Many different narratives, often mixing professional arguments with political intentions, have appeared in the press about the major power outage in Spain and Portugal at the end of April. The latest, which has not been confirmed by reliable sources, is about a failed controlled experiment which was investigating how and by pushing which boundaries it would be possible to achieve a transition to exclusively renewable energy sources, allegedly in preparation for the phasing out of nuclear reactors in Spain starting in 2027.
Despite the many conflicting reports, I do not believe that uncovering the real reasons is a futile endeavor. On the contrary, I believe that in a problem of this magnitude, the most important thing is to investigate the causes and arrive at a conclusion that leaves no room for doubt: the key is to find out how we can avoid similarly destructive situations in terms of scale and impact in the future. Two recent developments have added further pieces to the puzzle: one revealed the starting point of the systemic collapse in southern Spain, while the other showed that the total economic damage to Spain, estimated at €1.6 billion in the first few days, actually amounted to €400 million. A full analysis could take months, but lessons can already be drawn from the case. However, these include not only the dynamics of public panic and the rapid service restoration capabilities of the interconnected European network. I also include what the blackout on the Iberian Peninsula made clear to every European country: it is no longer worth postponing certain particularly expensive investments, but in return we can eliminate large, sensitive and systemic risks from the equation.

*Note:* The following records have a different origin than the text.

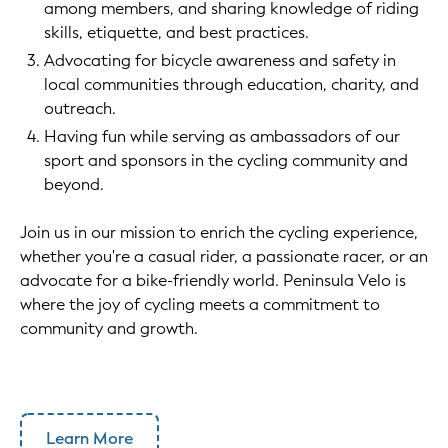
among members, and sharing knowledge of riding
skills, etiquette, and best practices.
Advocating for bicycle awareness and safety in
local communities through education, charity, and
outreach.
Having fun while serving as ambassadors of our
sport and sponsors in the cycling community and
beyond.
Join us in our mission to enrich the cycling experience,
whether you're a casual rider, a passionate racer, or an
advocate for a bike-friendly world. Peninsula Velo is
where the joy of cycling meets a commitment to
community and growth.
Learn More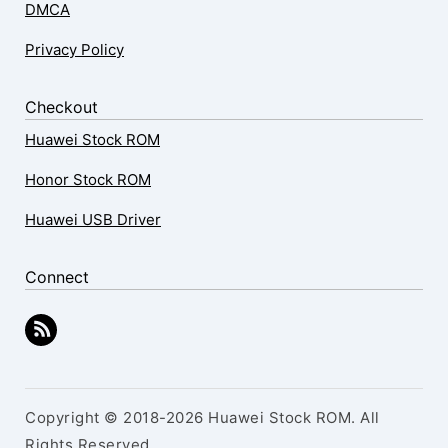
DMCA
Privacy Policy
Checkout
Huawei Stock ROM
Honor Stock ROM
Huawei USB Driver
Connect
Copyright © 2018-2026 Huawei Stock ROM. All
Rights Reserved.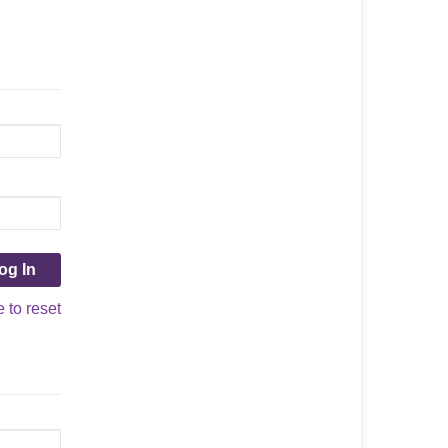
e to reset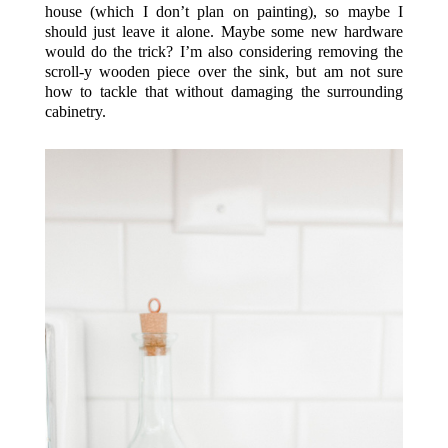
house (which I don’t plan on painting), so maybe I
should just leave it alone. Maybe some new hardware
would do the trick? I’m also considering removing the
scroll-y wooden piece over the sink, but am not sure
how to tackle that without damaging the surrounding
cabinetry.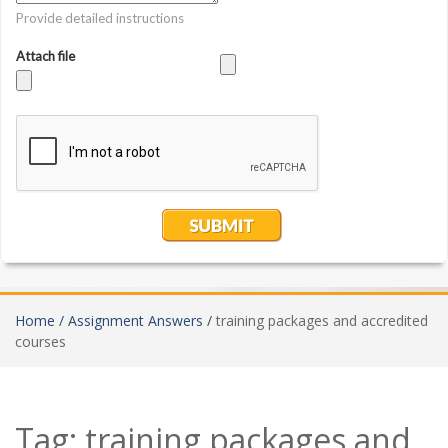
Home /
Assignment Answers /
training packages and accredited
courses
Tag:
training packages and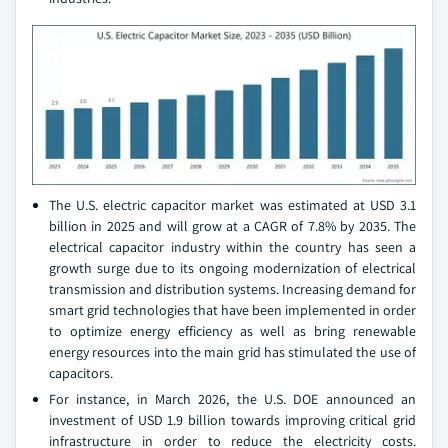
The U.S. electric capacitor market was estimated at USD 3.1
billion in 2025 and will grow at a CAGR of 7.8% by 2035. The
electrical capacitor industry within the country has seen a
growth surge due to its ongoing modernization of electrical
transmission and distribution systems. Increasing demand for
smart grid technologies that have been implemented in order
to optimize energy efficiency as well as bring renewable
energy resources into the main grid has stimulated the use of
capacitors.
For instance, in March 2026, the U.S. DOE announced an
investment of USD 1.9 billion towards improving critical grid
infrastructure in order to reduce the electricity costs.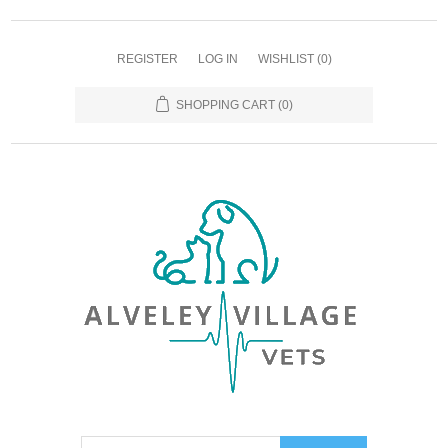
REGISTER
LOG IN
WISHLIST
(0)
SHOPPING CART
(0)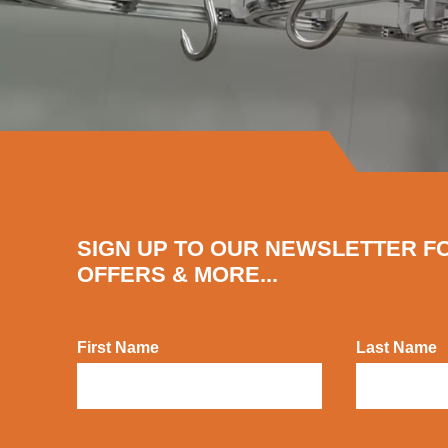
SIGN UP TO OUR NEWSLETTER F
OFFERS & MORE...
First Name
Last Name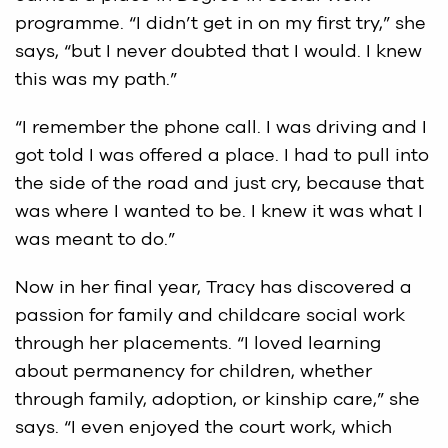
programme. “I didn’t get in on my first try,” she
says, “but I never doubted that I would. I knew
this was my path.”
“I remember the phone call. I was driving and I
got told I was offered a place. I had to pull into
the side of the road and just cry, because that
was where I wanted to be. I knew it was what I
was meant to do.”
Now in her final year, Tracy has discovered a
passion for family and childcare social work
through her placements. “I loved learning
about permanency for children, whether
through family, adoption, or kinship care,” she
says. “I even enjoyed the court work, which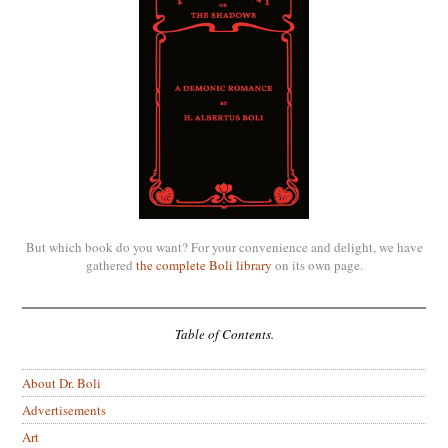
But which book do you want? For your convenience and delight, we have
gathered
the complete Boli library
on its own page.
Table of Contents.
About Dr. Boli
Advertisements
Art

It has been clear to experts for at least a decade that the decarbonization of the electricity sector requires a different kind of network. Nor is it news that network developments should not be measured solely in terms of transmission towers and tons of cable in the future. Those days are over, and now is the time to implement the necessary changes more quickly and dynamically than before. I see this reflected in the focus of the Jedlik Ányos Energy Program, but also in the fact that last year, for the 14th time, a new record was set in Europe for the size of newly installed battery energy storage systems in a single year (21.9 GWh). Solar Power Europe's latest report, “Outlook for Battery Storage 2025-2029,” states that by 2025, the EU is likely to see an additional 30 GWh of battery energy storage capacity added to the existing 61 GWh, and that at this rate, the EU will be able to scale up its capacity to 335 GWh by 2029. This means that storage capacity will increase fivefold in five years! Of course, one could argue that this forecast is less than half of the volume predicted in the “Mission Solar 2040” study published a year ago (780 GWh), but the lesson to be learned from the Spanish-Portuguese case is that EU ambitions can change quickly, even if forced to do so.

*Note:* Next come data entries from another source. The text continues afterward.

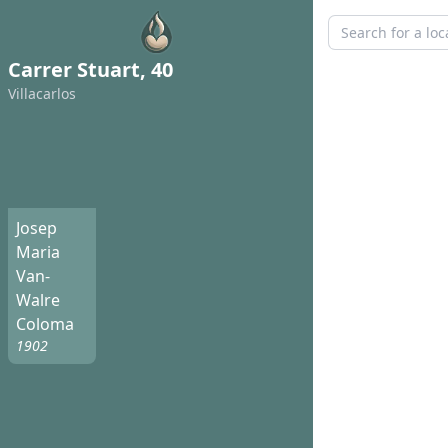
Carrer Stuart, 40
Villacarlos
Josep
Maria
Van-
Walre
Coloma
1902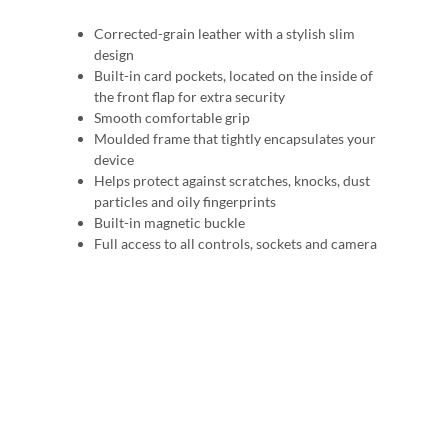
Corrected-grain leather with a stylish slim
design
Built-in card pockets, located on the inside of
the front flap for extra security
Smooth comfortable grip
Moulded frame that tightly encapsulates your
device
Helps protect against scratches, knocks, dust
particles and oily fingerprints
Built-in magnetic buckle
Full access to all controls, sockets and camera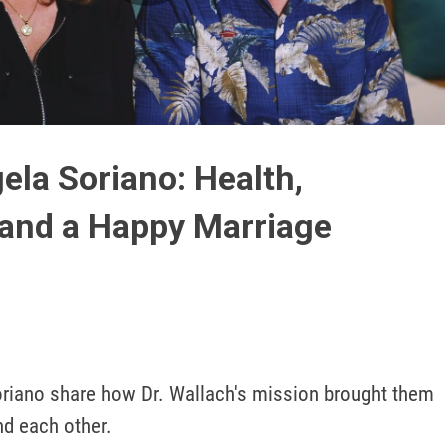
Play
Video
ela Soriano: Health,
and a Happy Marriage
riano share how Dr. Wallach's mission brought them 
d each other. 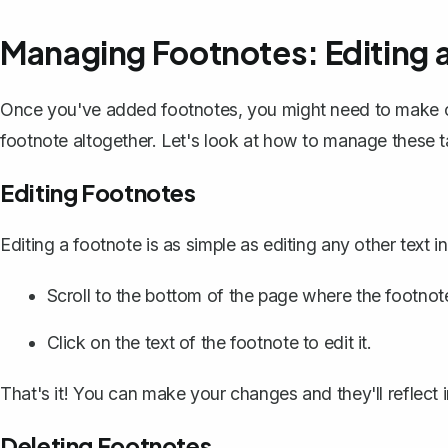
Managing Footnotes: Editing 
Once you've added footnotes, you might need to make c
footnote altogether. Let's look at how to manage these t
Editing Footnotes
Editing a footnote is as simple as editing any other text 
Scroll to the bottom of the page where the footnote
Click on the text of the footnote to edit it.
That's it! You can make your changes and they'll reflect 
Deleting Footnotes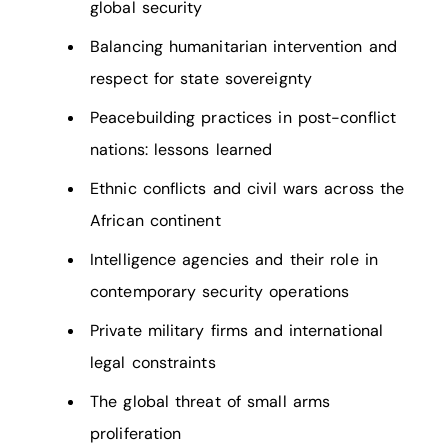
global security
Balancing humanitarian intervention and
respect for state sovereignty
Peacebuilding practices in post-conflict
nations: lessons learned
Ethnic conflicts and civil wars across the
African continent
Intelligence agencies and their role in
contemporary security operations
Private military firms and international
legal constraints
The global threat of small arms
proliferation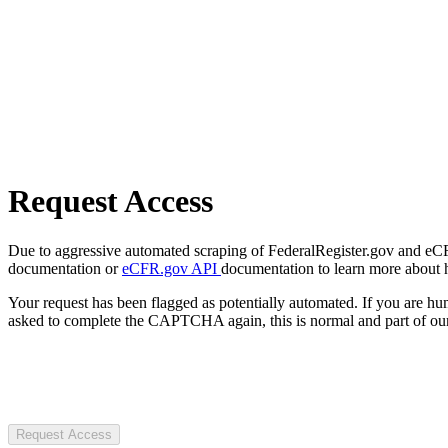
Request Access
Due to aggressive automated scraping of FederalRegister.gov and eCFR.
documentation or
eCFR.gov API
documentation to learn more about 
Your request has been flagged as potentially automated. If you are 
asked to complete the CAPTCHA again, this is normal and part of our
Request Access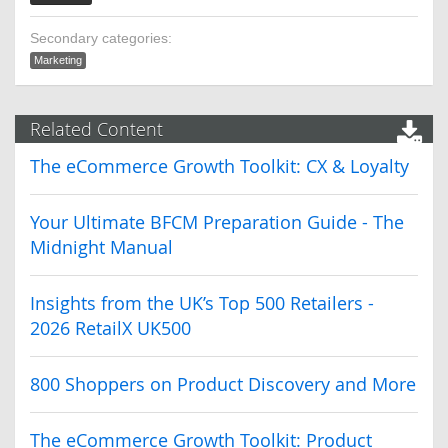
Secondary categories:
Marketing
Related Content
The eCommerce Growth Toolkit: CX & Loyalty
Your Ultimate BFCM Preparation Guide - The
Midnight Manual
Insights from the UK’s Top 500 Retailers -
2026 RetailX UK500
800 Shoppers on Product Discovery and More
The eCommerce Growth Toolkit: Product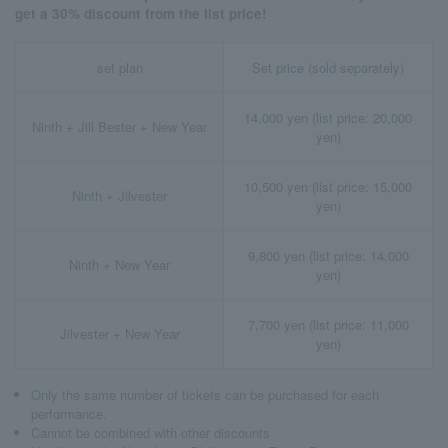
get a 30% discount from the list price!
set plan
Set price (sold separately)
14,000 yen (list price: 20,000
Ninth + Jill Bester + New Year
yen)
10,500 yen (list price: 15,000
Ninth + Jilvester
yen)
9,800 yen (list price: 14,000
Ninth + New Year
yen)
7,700 yen (list price: 11,000
Jilvester + New Year
yen)
Only the same number of tickets can be purchased for each
performance.
Cannot be combined with other discounts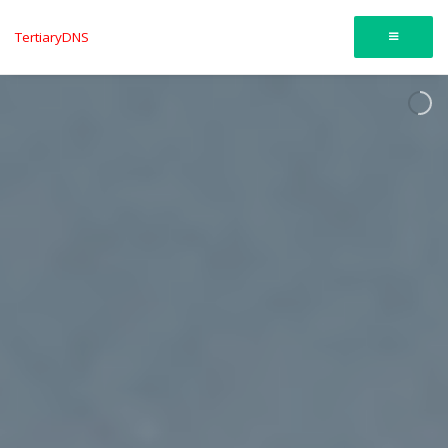
TertiaryDNS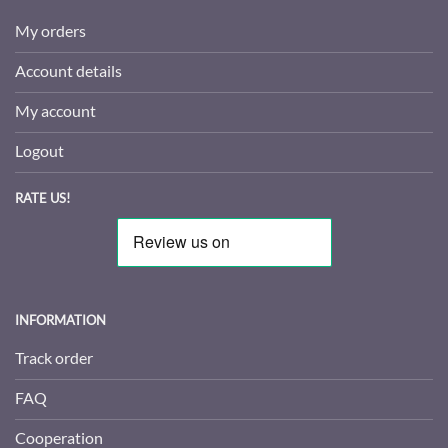
My orders
Account details
My account
Logout
RATE US!
INFORMATION
Track order
FAQ
Cooperation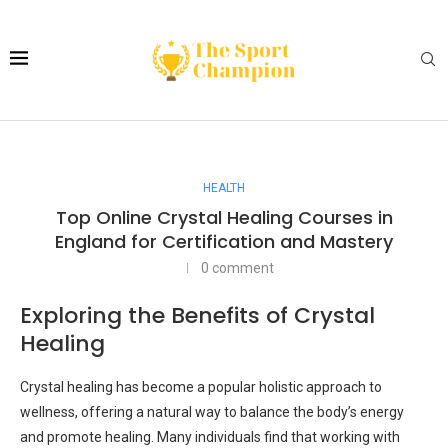
HEALTH
Top Online Crystal Healing Courses in
England for Certification and Mastery
0 comment
Exploring the Benefits of Crystal
Healing
Crystal healing has become a popular holistic approach to
wellness, offering a natural way to balance the body’s energy
and promote healing. Many individuals find that working with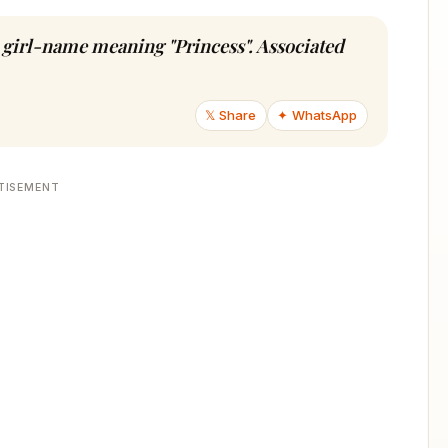
du girl-name meaning "Princess". Associated
𝕏 Share
✦ WhatsApp
TISEMENT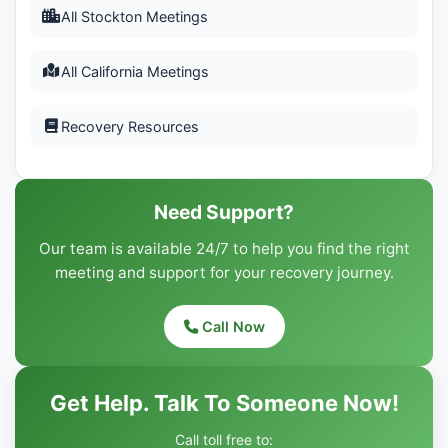
All Stockton Meetings
All California Meetings
Recovery Resources
Need Support?
Our team is available 24/7 to help you find the right
meeting and support for your recovery journey.
Call Now
Get Help. Talk To Someone Now!
Call toll free to:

Instead of a war of numbers, it would be better to focus on dramatically increasing energy storage capacity in Hungary, and doing so quickly. The further increase promised after the 500 MW promised for next year cannot be covered by new investments in solar power plant/energy storage combo projects. To achieve these goals, the focus of development and investment must once again be placed on the existing industrial and public utility solar park infrastructure, which already has an installed capacity of more than 4,000 megawatts. Direct investment support and other economic incentives for supplementing existing solar power plants with local energy storage facilities, including the use of the voluntary carbon market, will become particularly important.
In this way, energy storage investments to be built alongside existing green electricity generation infrastructure will enable us to accelerate the decarbonization of the energy sector, while also making the grid more secure, future-proof, and stable. Another major advantage is that additional investments in connected battery energy storage systems can make solar power plants that have been in operation for some time eligible for the voluntary carbon market. As a result, the green energy they produce and store in newly built storage facilities, which is then released at the right time, can generate additional revenue for investors on the carbon market through carbon arbitrage, further accelerating the green transition by improving the income-generating capacity of renewable energy investors. I believe that this will be the real solution to prevent system-wide outages similar to those in Spain!